**Exercise aim:**
Put every line of the following records into a numbered list, leaving out any blank lines.

━━ Excerpted data

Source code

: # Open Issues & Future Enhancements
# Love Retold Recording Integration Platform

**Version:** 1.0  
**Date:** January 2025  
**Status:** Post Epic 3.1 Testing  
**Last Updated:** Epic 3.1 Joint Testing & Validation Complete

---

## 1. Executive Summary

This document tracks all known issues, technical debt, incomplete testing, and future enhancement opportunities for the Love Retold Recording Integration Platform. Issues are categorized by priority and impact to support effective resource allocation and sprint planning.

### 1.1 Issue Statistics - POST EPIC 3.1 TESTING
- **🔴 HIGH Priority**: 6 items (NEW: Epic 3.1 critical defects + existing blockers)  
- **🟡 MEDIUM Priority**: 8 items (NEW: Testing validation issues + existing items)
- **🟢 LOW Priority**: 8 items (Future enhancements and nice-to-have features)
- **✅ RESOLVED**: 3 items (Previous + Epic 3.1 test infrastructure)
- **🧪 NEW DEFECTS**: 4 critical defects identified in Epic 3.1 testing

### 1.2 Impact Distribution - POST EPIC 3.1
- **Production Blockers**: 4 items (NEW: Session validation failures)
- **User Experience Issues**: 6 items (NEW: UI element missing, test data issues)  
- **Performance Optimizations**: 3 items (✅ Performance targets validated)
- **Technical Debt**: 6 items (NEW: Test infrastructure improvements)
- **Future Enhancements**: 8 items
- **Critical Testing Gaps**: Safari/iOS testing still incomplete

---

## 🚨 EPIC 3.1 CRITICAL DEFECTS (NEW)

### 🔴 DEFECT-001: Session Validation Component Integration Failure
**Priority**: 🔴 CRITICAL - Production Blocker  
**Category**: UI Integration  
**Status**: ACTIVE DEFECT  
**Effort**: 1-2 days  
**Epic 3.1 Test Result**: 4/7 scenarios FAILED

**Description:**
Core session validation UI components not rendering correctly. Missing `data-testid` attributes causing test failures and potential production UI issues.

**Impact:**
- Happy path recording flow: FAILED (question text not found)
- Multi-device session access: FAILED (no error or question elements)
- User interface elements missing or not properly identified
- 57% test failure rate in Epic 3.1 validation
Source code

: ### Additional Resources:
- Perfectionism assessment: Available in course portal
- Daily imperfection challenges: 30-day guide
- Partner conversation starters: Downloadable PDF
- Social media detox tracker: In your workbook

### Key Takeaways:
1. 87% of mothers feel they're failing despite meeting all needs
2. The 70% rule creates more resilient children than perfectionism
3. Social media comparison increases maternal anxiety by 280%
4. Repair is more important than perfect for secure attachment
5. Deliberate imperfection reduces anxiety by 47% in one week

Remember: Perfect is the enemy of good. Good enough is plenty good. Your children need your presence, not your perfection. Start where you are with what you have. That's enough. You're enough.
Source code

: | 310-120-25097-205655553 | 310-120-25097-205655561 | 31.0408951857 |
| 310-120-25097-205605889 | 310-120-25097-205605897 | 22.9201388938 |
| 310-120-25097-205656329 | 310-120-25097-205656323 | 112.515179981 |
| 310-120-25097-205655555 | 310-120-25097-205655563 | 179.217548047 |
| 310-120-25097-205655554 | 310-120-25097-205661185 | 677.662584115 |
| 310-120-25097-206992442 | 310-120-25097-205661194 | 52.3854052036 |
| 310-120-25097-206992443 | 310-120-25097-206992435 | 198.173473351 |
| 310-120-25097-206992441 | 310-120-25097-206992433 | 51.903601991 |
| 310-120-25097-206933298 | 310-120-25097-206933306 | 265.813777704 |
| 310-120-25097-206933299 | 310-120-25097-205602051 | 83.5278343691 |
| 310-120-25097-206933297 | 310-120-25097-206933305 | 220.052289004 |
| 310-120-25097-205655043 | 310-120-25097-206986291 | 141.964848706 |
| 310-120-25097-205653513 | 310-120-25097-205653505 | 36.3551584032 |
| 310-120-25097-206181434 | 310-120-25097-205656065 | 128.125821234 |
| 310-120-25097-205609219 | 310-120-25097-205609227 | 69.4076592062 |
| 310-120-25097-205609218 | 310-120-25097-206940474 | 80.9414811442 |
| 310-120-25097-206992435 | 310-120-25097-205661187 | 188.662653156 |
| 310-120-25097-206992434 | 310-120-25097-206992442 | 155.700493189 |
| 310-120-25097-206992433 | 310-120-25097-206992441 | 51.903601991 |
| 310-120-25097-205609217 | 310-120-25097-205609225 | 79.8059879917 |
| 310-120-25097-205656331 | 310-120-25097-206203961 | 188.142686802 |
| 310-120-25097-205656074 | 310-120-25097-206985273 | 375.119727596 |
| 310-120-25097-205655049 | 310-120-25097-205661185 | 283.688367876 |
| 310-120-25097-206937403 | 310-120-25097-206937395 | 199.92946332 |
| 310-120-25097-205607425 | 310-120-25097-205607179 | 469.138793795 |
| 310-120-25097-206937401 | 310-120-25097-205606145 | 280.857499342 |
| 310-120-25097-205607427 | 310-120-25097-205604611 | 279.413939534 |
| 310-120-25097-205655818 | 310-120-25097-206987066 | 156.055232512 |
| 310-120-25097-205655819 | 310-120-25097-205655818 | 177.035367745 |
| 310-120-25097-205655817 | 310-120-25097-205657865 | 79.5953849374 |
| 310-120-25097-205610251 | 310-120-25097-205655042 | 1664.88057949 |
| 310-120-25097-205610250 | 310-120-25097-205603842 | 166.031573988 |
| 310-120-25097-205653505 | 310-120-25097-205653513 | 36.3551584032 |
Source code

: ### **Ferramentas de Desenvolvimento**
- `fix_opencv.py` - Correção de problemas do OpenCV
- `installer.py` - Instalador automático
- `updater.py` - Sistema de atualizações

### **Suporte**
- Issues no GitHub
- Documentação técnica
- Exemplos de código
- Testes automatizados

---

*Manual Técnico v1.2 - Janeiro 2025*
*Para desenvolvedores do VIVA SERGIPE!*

━━━━

**Solution to the exercise:**
1. Source code
2. : # Open Issues & Future Enhancements
3. # Love Retold Recording Integration Platform
4. **Version:** 1.0  
5. **Date:** January 2025  
6. **Status:** Post Epic 3.1 Testing  
7. **Last Updated:** Epic 3.1 Joint Testing & Validation Complete
8. ---
9. ## 1. Executive Summary
10. This document tracks all known issues, technical debt, incomplete testing, and future enhancement opportunities for the Love Retold Recording Integration Platform. Issues are categorized by priority and impact to support effective resource allocation and sprint planning.
11. ### 1.1 Issue Statistics - POST EPIC 3.1 TESTING
12. - **🔴 HIGH Priority**: 6 items (NEW: Epic 3.1 critical defects + existing blockers)  
13. - **🟡 MEDIUM Priority**: 8 items (NEW: Testing validation issues + existing items)
14. - **🟢 LOW Priority**: 8 items (Future enhancements and nice-to-have features)
15. - **✅ RESOLVED**: 3 items (Previous + Epic 3.1 test infrastructure)
16. - **🧪 NEW DEFECTS**: 4 critical defects identified in Epic 3.1 testing
17. ### 1.2 Impact Distribution - POST EPIC 3.1
18. - **Production Blockers**: 4 items (NEW: Session validation failures)
19. - **User Experience Issues**: 6 items (NEW: UI element missing, test data issues)  
20. - **Performance Optimizations**: 3 items (✅ Performance targets validated)
21. - **Technical Debt**: 6 items (NEW: Test infrastructure improvements)
22. - **Future Enhancements**: 8 items
23. - **Critical Testing Gaps**: Safari/iOS testing still incomplete
24. ---
25. ## 🚨 EPIC 3.1 CRITICAL DEFECTS (NEW)
26. ### 🔴 DEFECT-001: Session Validation Component Integration Failure
27. **Priority**: 🔴 CRITICAL - Production Blocker  
28. **Category**: UI Integration  
29. **Status**: ACTIVE DEFECT  
30. **Effort**: 1-2 days  
31. **Epic 3.1 Test Result**: 4/7 scenarios FAILED
32. **Description:**
33. Core session validation UI components not rendering correctly. Missing `data-testid` attributes causing test failures and potential production UI issues.
34. **Impact:**
35. - Happy path recording flow: FAILED (question text not found)
36. - Multi-device session access: FAILED (no error or question elements)
37. - User interface elements missing or not properly identified
38. - 57% test failure rate in Epic 3.1 validation
39. Source code
40. : ### Additional Resources:
41. - Perfectionism assessment: Available in course portal
42. - Daily imperfection challenges: 30-day guide
43. - Partner conversation starters: Downloadable PDF
44. - Social media detox tracker: In your workbook
45. ### Key Takeaways:
46. 1. 87% of mothers feel they're failing despite meeting all needs
47. 2. The 70% rule creates more resilient children than perfectionism
48. 3. Social media comparison increases maternal anxiety by 280%
49. 4. Repair is more important than perfect for secure attachment
50. 5. Deliberate imperfection reduces anxiety by 47% in one week
51. Remember: Perfect is the enemy of good. Good enough is plenty good. Your children need your presence, not your perfection. Start where you are with what you have. That's enough. You're enough.
52. Source code
53. : | 310-120-25097-205655553 | 310-120-25097-205655561 | 31.0408951857 |
54. | 310-120-25097-205605889 | 310-120-25097-205605897 | 22.9201388938 |
55. | 310-120-25097-205656329 | 310-120-25097-205656323 | 112.515179981 |
56. | 310-120-25097-205655555 | 310-120-25097-205655563 | 179.217548047 |
57. | 310-120-25097-205655554 | 310-120-25097-205661185 | 677.662584115 |
58. | 310-120-25097-206992442 | 310-120-25097-205661194 | 52.3854052036 |
59. | 310-120-25097-206992443 | 310-120-25097-206992435 | 198.173473351 |
60. | 310-120-25097-206992441 | 310-120-25097-206992433 | 51.903601991 |
61. | 310-120-25097-206933298 | 310-120-25097-206933306 | 265.813777704 |
62. | 310-120-25097-206933299 | 310-120-25097-205602051 | 83.5278343691 |
63. | 310-120-25097-206933297 | 310-120-25097-206933305 | 220.052289004 |
64. | 310-120-25097-205655043 | 310-120-25097-206986291 | 141.964848706 |
65. | 310-120-25097-205653513 | 310-120-25097-205653505 | 36.3551584032 |
66. | 310-120-25097-206181434 | 310-120-25097-205656065 | 128.125821234 |
67. | 310-120-25097-205609219 | 310-120-25097-205609227 | 69.4076592062 |
68. | 310-120-25097-205609218 | 310-120-25097-206940474 | 80.9414811442 |
69. | 310-120-25097-206992435 | 310-120-25097-205661187 | 188.662653156 |
70. | 310-120-25097-206992434 | 310-120-25097-206992442 | 155.700493189 |
71. | 310-120-25097-206992433 | 310-120-25097-206992441 | 51.903601991 |
72. | 310-120-25097-205609217 | 310-120-25097-205609225 | 79.8059879917 |
73. | 310-120-25097-205656331 | 310-120-25097-206203961 | 188.142686802 |
74. | 310-120-25097-205656074 | 310-120-25097-206985273 | 375.119727596 |
75. | 310-120-25097-205655049 | 310-120-25097-205661185 | 283.688367876 |
76. | 310-120-25097-206937403 | 310-120-25097-206937395 | 199.92946332 |
77. | 310-120-25097-205607425 | 310-120-25097-205607179 | 469.138793795 |
78. | 310-120-25097-206937401 | 310-120-25097-205606145 | 280.857499342 |
79. | 310-120-25097-205607427 | 310-120-25097-205604611 | 279.413939534 |
80. | 310-120-25097-205655818 | 310-120-25097-206987066 | 156.055232512 |
81. | 310-120-25097-205655819 | 310-120-25097-205655818 | 177.035367745 |
82. | 310-120-25097-205655817 | 310-120-25097-205657865 | 79.5953849374 |
83. | 310-120-25097-205610251 | 310-120-25097-205655042 | 1664.88057949 |
84. | 310-120-25097-205610250 | 310-120-25097-205603842 | 166.031573988 |
85. | 310-120-25097-205653505 | 310-120-25097-205653513 | 36.3551584032 |
86. Source code
87. : ### **Ferramentas de Desenvolvimento**
88. - `fix_opencv.py` - Correção de problemas do OpenCV
89. - `installer.py` - Instalador automático
90. - `updater.py` - Sistema de atualizações
91. ### **Suporte**
92. - Issues no GitHub
93. - Documentação técnica
94. - Exemplos de código
95. - Testes automatizados
96. ---
97. *Manual Técnico v1.2 - Janeiro 2025*
98. *Para desenvolvedores do VIVA SERGIPE!*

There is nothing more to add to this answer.